Supplied records section start
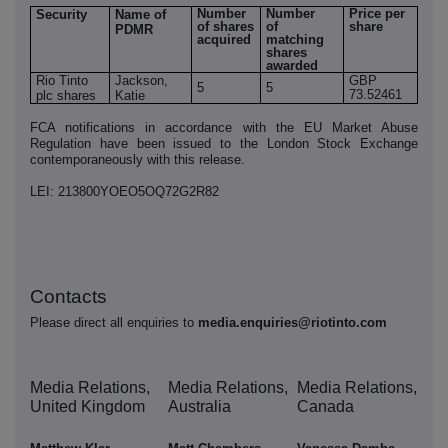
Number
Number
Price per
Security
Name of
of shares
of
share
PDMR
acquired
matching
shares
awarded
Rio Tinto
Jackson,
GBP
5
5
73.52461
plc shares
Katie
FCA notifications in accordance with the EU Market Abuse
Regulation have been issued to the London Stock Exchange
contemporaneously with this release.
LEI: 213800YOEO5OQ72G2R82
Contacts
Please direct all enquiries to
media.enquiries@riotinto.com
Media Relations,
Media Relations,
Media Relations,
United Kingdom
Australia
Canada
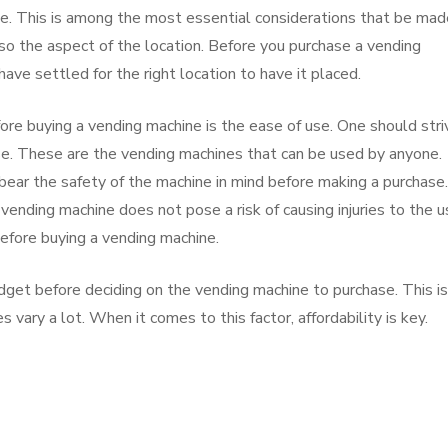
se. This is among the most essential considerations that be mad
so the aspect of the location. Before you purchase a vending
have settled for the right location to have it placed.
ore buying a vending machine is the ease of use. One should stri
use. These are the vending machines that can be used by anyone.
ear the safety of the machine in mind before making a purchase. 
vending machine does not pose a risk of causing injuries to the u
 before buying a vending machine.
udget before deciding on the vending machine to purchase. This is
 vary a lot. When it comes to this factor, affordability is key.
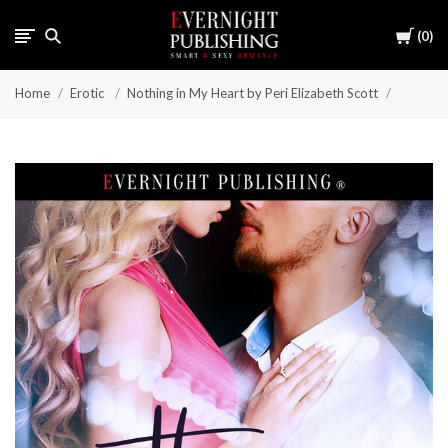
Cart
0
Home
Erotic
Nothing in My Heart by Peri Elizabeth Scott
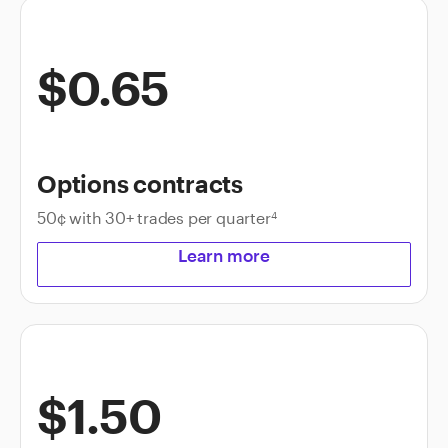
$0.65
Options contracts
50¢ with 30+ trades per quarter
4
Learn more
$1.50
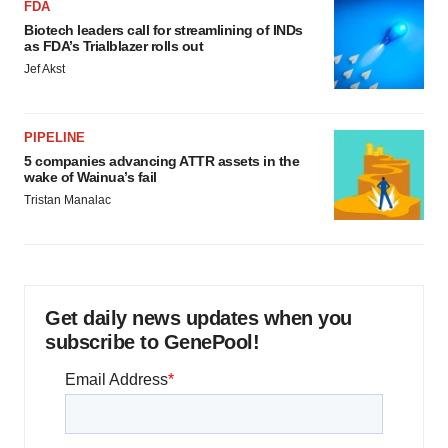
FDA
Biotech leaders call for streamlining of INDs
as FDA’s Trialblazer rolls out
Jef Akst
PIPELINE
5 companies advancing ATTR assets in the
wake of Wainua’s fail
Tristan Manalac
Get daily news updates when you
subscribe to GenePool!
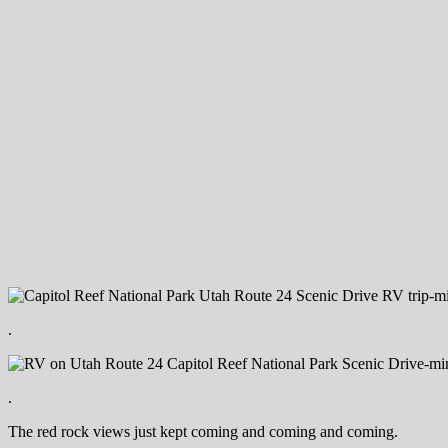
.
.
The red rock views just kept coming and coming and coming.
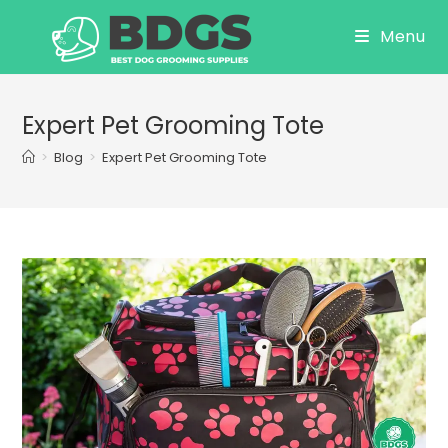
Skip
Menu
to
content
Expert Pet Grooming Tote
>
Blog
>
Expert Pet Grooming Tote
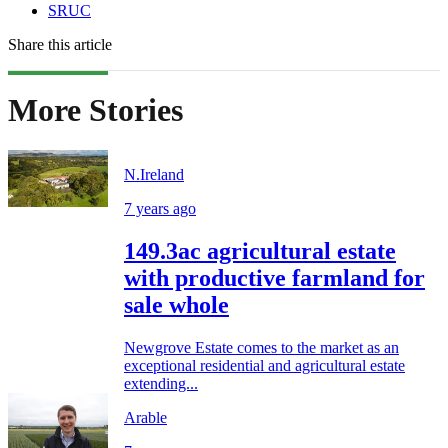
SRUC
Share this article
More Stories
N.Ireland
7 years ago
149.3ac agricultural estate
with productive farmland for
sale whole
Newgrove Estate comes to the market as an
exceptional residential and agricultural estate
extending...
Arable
Supplied records section end
### Directive
Copy out every line of text in the listing above without changing it, and leave out the pictures.

### Expected output
Number
Number
Price per
Security
Name of
of shares
of
share
PDMR
acquired
matching
shares
awarded
Rio Tinto
Jackson,
GBP
5
5
73.52461
plc shares
Katie
FCA notifications in accordance with the EU Market Abuse
Regulation have been issued to the London Stock Exchange
contemporaneously with this release.
LEI: 213800YOEO5OQ72G2R82
Contacts
Please direct all enquiries to
media.enquiries@riotinto.com
Media Relations,
Media Relations,
Media Relations,
United Kingdom
Australia
Canada
se. This is among the most essential considerations that be mad
so the aspect of the location. Before you purchase a vending
have settled for the right location to have it placed.
ore buying a vending machine is the ease of use. One should stri
use. These are the vending machines that can be used by anyone.
ear the safety of the machine in mind before making a purchase. 
vending machine does not pose a risk of causing injuries to the u
 before buying a vending machine.
udget before deciding on the vending machine to purchase. This is
 vary a lot. When it comes to this factor, affordability is key.
Cart
0
Home
Erotic
Nothing in My Heart by Peri Elizabeth Scott
$0.65
Options contracts
50¢ with 30+ trades per quarter
4
Learn more
$1.50
FDA
Biotech leaders call for streamlining of INDs
as FDA’s Trialblazer rolls out
Jef Akst
PIPELINE
5 companies advancing ATTR assets in the
wake of Wainua’s fail
Tristan Manalac
Get daily news updates when you
subscribe to GenePool!
.
.
The red rock views just kept coming and coming and coming.
Skip
Menu
to
content
Expert Pet Grooming Tote
>
Blog
>
Expert Pet Grooming Tote
SRUC
Share this article
More Stories
N.Ireland
7 years ago
149.3ac agricultural estate
with productive farmland for
sale whole
Newgrove Estate comes to the market as an
exceptional residential and agricultural estate
extending...
Arable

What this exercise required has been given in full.